Like we’re seeing with other top-ranked mobile developers, growth is accelerating. The company has done 1 million downloads since early January. In contrast, it took six months to do tap tap tap’s first million, so the download rate has basically doubled in the last three months.
Number of paid apps downloaded: 2,061,403
Net sales: $1,833,722
In-app purchases are also doing alright, with about a 5 percent conversion rate. Other game developers have told us that their conversion rates to are usually around 10 percent, so this is a little lower.
Number of FX packs sold in the app: 98,169
Net sales: $68.267
Overall, this gives us a nice benchmark for how the iOS top-grossing list looks. Camera+ typically hovers between #15 to #20 so that range on the chart implies the other apps around there like Zynga Poker, A Thinking Ape’s Kingdoms at War and Halfbrick Studios’ Fruit Ninja probably make around $10,000 a day. That’s taking Camera+’s 1 million downloads from January until now, dividing it by 90 days, then adding the 500 to 1000 in-app purchases per day. Then we take out Apple’s 30 percent cut.
Camera+’s numbers also suggest the amount of income Benchmark-funded Instagram is forgoing in not providing some sort of in-app purchase. Instagram said over the weekend it passed 3 million users, up from 2 million in February when they raised their round of funding. That implies 500,000 new registered users (not downloads) per month.
If they released new paid filters or effects every month and got the same conversion rate as tap tap tap, it’s not unreasonable at all to suggest that they could do at least $100,000 a month after Apple’s take. And this is excluding all of the other interesting brand advertising opportunities the company has; companies like Starbucks and fashion labels like Burberry have taken to the app to send images to followers.
Both photo apps are emblematic of the two divergent trajectories top mobile developers have pursued as the iOS platform has evolved: Camera+ is the profitable bootstrapper and Instagram is the heavily venture-backed big bet.

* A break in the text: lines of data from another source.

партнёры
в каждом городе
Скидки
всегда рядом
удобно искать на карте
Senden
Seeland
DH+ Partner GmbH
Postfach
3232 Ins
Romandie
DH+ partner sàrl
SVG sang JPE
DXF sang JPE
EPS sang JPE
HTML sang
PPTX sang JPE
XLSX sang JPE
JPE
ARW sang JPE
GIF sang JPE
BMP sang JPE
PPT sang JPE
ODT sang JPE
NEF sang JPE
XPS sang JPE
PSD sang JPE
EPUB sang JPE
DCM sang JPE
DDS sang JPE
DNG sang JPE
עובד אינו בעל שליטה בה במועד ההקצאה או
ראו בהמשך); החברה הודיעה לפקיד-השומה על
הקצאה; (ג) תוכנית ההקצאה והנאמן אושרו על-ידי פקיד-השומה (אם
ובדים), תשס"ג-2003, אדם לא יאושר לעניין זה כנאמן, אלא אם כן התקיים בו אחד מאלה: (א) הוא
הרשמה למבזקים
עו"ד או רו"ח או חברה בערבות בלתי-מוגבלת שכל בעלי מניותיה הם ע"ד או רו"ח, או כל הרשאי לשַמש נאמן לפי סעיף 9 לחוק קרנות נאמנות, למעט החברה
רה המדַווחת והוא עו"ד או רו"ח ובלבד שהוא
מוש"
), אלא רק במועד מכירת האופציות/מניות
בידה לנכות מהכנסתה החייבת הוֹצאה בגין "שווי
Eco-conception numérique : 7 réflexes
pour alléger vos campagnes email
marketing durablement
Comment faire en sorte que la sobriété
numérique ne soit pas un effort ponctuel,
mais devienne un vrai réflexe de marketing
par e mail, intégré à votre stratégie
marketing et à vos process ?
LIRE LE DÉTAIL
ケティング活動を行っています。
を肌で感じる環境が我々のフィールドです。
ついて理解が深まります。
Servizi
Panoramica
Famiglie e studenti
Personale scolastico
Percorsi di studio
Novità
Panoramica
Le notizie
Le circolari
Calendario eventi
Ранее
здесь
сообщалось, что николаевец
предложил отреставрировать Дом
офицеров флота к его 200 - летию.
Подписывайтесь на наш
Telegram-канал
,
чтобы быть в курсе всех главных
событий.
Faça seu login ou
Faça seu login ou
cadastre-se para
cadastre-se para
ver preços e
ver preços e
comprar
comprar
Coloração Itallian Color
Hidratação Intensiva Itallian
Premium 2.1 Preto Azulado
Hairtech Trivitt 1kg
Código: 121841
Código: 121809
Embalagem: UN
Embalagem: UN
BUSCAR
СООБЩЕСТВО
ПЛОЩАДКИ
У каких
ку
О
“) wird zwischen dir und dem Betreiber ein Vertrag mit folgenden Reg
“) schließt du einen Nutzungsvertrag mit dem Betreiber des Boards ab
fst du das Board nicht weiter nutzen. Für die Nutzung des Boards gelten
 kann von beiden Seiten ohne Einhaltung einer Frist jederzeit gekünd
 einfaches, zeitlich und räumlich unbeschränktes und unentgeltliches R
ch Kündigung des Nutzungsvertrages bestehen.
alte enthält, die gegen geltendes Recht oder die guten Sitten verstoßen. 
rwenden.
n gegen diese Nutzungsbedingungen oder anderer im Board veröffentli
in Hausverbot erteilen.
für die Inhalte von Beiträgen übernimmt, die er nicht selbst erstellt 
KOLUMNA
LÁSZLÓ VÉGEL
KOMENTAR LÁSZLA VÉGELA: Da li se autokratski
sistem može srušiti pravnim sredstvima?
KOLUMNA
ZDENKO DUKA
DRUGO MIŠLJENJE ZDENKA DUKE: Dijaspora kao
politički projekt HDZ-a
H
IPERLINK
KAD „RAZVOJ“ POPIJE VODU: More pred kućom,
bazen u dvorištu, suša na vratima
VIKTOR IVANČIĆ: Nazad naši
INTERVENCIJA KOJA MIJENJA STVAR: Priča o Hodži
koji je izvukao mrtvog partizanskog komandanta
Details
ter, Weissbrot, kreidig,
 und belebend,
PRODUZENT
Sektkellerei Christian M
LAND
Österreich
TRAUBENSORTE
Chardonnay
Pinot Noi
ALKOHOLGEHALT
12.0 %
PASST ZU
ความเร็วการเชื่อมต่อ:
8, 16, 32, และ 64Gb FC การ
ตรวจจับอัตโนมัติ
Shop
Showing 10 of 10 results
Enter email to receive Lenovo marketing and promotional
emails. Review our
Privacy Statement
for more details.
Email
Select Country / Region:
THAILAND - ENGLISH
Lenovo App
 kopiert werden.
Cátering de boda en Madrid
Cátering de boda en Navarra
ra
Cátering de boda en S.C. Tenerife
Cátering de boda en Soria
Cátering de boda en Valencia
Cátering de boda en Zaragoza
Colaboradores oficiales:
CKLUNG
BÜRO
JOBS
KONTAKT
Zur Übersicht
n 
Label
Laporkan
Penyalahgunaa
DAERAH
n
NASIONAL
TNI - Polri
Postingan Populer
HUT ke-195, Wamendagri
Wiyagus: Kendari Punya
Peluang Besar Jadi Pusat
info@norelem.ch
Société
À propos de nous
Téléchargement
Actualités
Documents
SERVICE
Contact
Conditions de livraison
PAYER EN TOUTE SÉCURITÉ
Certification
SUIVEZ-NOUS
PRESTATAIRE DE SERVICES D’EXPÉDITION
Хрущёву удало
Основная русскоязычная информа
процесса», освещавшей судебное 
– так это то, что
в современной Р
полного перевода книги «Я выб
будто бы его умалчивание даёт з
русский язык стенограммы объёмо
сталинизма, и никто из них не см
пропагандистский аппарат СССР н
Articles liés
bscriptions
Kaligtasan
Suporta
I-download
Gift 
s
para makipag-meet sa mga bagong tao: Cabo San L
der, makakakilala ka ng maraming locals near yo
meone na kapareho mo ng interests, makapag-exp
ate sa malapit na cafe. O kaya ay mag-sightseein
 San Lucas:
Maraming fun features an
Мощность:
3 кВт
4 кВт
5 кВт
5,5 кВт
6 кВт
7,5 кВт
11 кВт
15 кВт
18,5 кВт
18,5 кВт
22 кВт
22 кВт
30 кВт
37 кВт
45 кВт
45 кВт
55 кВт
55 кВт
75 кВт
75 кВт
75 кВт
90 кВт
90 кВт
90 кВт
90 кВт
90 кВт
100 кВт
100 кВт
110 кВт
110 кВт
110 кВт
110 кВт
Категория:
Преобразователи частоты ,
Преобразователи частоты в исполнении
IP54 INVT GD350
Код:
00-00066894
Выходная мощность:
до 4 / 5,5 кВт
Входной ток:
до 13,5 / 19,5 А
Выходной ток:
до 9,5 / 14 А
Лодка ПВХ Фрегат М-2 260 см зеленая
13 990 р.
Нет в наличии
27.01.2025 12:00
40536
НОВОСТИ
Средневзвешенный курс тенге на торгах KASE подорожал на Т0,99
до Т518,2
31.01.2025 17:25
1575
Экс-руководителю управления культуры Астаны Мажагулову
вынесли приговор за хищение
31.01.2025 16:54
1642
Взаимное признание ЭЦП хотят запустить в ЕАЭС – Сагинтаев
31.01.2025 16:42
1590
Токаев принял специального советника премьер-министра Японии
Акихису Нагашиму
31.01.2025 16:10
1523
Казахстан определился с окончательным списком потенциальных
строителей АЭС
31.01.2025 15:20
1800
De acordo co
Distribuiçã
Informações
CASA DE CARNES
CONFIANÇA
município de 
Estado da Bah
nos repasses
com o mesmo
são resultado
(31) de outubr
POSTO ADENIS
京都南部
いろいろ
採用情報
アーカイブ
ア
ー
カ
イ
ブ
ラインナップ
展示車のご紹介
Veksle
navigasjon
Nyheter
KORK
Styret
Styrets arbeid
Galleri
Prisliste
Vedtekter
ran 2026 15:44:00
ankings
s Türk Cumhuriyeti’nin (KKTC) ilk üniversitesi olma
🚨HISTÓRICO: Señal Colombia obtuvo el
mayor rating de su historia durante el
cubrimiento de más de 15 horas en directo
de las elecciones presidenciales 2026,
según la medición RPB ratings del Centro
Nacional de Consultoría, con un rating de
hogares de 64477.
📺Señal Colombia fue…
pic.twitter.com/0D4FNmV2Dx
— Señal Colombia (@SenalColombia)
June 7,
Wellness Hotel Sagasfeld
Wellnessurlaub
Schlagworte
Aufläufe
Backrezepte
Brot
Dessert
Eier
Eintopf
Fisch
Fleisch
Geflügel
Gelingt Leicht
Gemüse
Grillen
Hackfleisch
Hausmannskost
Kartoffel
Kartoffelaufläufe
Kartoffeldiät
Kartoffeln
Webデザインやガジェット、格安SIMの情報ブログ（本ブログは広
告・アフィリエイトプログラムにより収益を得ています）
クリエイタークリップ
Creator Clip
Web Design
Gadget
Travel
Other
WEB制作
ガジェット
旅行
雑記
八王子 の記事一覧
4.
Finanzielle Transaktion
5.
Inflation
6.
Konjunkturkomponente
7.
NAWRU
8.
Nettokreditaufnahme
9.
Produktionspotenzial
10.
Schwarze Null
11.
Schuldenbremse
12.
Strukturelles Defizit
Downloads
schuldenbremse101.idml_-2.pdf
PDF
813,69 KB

Instagram opted to take a large amount of venture funding and remain free to acquire a large userbase. As with other consumer Internet startups, the idea would be to monetize later with advertising or other unforeseen revenue streams. In contrast, Camera+’s Casasanta has been vocally opposed to outside funding and has instead decided to build a very cashflow positive business from the outset.
In a recent post, Casasanta criticized the recent spate of financing rounds to pre-revenue or even pre-launch mobile apps: “VCs are making pretty ridiculous moves where they’re literally throwing millions of dollars at half-baked ideas that have little chance at making enough of a return to justify their investments.”
Instagram has more users now at 3 million to Camera+’s 2 million downloads, but it’s pre-revenue so it’s hard to say who will come out ahead in the long-run. If we remember back to the analog world though, there was a market for point-and-shoot cameras and a market for expensive SLRs. Who says there can’t be room for both?